Marguerite Rust gave me a new insight into living a long life — her high school yearbooks. There were four of them in the thick package she dropped off at the newspaper several weeks ago.
She had told Sara Mathis, who works in our classified advertising department, that she was in the process of downsizing her belongings and had read a recent column of mine about a group of Columbus North High School students who were compiling a history of Columbus High School (it became North in 1972) relying primarily on information from past yearbooks. She thought I might be able to pass on her copies of the Log to help fill some gaps.
Sara described her as a “very nice, lively woman.” She also mentioned that Marguerite was 102 years old. Passing the 100-year milestone by a couple of years is remarkable. Being physically able to drop off high school yearbooks at a newspaper office at that age is even more impressive.
But centenarians are no longer as rare as they once were. As we have evolved into longer life spans, more three-digit birthdays have been observed. The accomplishment was once cause for front-page stories in this newspaper. These days it often goes without notice.
That’s how I first reacted to Sara’s note about Marguerite and her package, but when I looked at the books I came to see Marguerite’s long life in a different perspective. They covered the four years she attended Columbus High School, 1926 to 1929.
The 1929 Log triggered a thought in my mind. Were one to be held, this would be the 85th reunion of her graduating class. That’s highly unlikely. It’s a pretty good bet that Marguerite would be the only attendee.
She doesn’t know that for sure. She hasn’t been able to keep in touch with her former classmates.
“The last one I attended was the 65th,” she said last week. “I’m not sure they had any after that.”
Sixty-five-year class reunions fall into the unusual category. I remember experiencing a feeling of utter disbelief when I attended a 75th Columbus High School class reunion in 2007. It says a lot that that particular get-together of the Class of 1932 was held at Four Seasons Retirement Center, where most of the surviving class members lived.
Distant as 85- to 88-year-old high school yearbooks might seem to a Columbus resident today, their pages hold memories of people still fresh in the minds of those who have lived here a good while.
Henry Everroad was the 1929 class vice president. He would live his entire life in Columbus.
Jeanne Lewellen was the class secretary. Fifteen years later she was killed while test flying a military plane for the Air Corps. She is the only woman from Bartholomew County to have been killed while in service.
Ray Eddy was the star of the Bull Dogs basketball team. Later he would coach Purdue University’s basketball team and serve as its athletics director.
Paul “Dutch” Fehring was one of Eddy’s teammates on the basketball team but was a year behind, graduating in 1930. The Flying Dutchman also went on to Purdue and played in three sports. After graduation he became a coach at the West Lafayette school but made his real mark at Stanford, where he was regarded as one of the best baseball coaches in the country.

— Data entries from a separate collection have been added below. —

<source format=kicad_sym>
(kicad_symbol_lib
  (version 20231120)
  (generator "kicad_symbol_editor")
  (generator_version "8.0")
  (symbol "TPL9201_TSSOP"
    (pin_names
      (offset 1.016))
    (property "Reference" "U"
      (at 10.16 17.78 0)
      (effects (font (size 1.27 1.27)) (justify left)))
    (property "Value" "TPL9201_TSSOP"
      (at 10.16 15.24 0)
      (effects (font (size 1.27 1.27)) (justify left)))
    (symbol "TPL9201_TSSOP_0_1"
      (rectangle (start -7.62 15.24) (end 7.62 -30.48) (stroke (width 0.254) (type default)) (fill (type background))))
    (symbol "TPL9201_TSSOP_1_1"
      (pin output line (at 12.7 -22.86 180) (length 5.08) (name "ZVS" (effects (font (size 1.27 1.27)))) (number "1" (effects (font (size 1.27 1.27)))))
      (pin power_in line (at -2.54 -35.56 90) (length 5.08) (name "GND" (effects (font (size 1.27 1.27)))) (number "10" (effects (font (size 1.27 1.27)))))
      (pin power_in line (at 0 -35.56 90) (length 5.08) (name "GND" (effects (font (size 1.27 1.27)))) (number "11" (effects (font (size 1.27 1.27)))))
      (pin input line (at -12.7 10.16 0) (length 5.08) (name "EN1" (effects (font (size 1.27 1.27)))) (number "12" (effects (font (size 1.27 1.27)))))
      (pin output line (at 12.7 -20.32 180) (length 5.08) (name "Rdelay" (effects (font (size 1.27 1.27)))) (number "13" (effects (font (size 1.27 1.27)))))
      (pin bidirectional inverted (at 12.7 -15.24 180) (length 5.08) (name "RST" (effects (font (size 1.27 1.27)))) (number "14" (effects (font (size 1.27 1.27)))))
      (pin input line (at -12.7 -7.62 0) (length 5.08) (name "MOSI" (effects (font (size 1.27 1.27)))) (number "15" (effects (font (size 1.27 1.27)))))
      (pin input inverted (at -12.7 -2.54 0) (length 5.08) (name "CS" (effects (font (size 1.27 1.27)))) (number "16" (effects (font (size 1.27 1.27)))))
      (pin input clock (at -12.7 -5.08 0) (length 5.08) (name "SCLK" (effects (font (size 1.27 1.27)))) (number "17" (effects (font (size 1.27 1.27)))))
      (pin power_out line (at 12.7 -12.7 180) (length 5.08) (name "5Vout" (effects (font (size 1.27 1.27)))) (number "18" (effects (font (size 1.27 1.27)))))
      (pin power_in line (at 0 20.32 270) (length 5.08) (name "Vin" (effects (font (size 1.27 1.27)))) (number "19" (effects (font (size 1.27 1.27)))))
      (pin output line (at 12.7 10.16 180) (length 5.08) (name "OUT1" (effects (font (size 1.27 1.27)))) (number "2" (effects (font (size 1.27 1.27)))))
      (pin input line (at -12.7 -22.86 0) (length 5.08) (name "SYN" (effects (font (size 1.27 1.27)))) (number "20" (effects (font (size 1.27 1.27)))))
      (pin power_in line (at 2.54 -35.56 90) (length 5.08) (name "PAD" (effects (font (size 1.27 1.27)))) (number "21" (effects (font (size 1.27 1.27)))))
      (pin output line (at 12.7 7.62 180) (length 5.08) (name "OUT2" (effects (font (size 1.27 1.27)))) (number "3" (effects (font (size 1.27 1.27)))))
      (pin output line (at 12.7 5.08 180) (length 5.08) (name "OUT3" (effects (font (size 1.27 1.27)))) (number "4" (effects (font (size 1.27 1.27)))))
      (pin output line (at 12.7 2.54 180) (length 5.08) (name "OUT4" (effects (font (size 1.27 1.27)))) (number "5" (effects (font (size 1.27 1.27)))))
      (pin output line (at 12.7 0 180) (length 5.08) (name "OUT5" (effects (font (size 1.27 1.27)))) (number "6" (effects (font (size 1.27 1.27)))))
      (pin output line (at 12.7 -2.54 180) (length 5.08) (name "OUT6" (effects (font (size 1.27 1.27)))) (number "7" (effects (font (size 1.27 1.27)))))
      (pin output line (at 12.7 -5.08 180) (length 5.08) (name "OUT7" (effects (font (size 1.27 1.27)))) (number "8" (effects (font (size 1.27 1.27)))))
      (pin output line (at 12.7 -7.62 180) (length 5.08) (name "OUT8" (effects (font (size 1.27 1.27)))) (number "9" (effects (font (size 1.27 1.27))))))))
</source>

George Doup was another of Marguerite’s classmates. He became an important community leader in Columbus and served for several years as president of the Indiana Farm Bureau.
Some of Marguerite’s fondest memories are of Choral “Coke” Coons, with whom she shared a victory in a state editorial writing competition. Coke, another lifelong Columbus resident, would go on to a successful career at Arvin Industries and wrote the company’s official history.
Marguerite herself was very active in school. The resume under her senior class picture listed memberships in the dramatic club, the honor society and the Commercial Club. She was also on the school’s newspaper staff (The Triangle) her junior and senior year.
Her memories of high school days are still fresh, even after 85 years. She was Marguerite Burns then, and her family lived on a farm outside town.
“In those days there were no school buses to pick us up or take us home,” she said last week. “Fortunately, my parents let me use the family car, and I would pick up classmates on the way to school.”
Eventually after graduation she married James D. Rust, son of one of the owners of Rust-Unger Monuments. The couple moved to Michigan, where he served on the faculty at Michigan State University. They returned to Columbus in the 1980s, in part to help her mother, who lived to be 103.
Today Marguerite lives in a retirement complex in Columbus. Her husband died in 1988.
The yearbooks are just part of a downsizing project. She is hoping to find new owners for a collection of books she has had since childhood, including several works by famed Hoosier writer Gene Stratton Porter. “I don’t have any living relatives, so there’s no one to leave them to,” she said.
While she’s ridding herself of some material things, she’s looking forward to the future.
“I’ll be 103 in December,” she said. “Same age as my mother.”
That’s just one milestone she’s approaching. In June it will be 85 years since her class graduated from high school.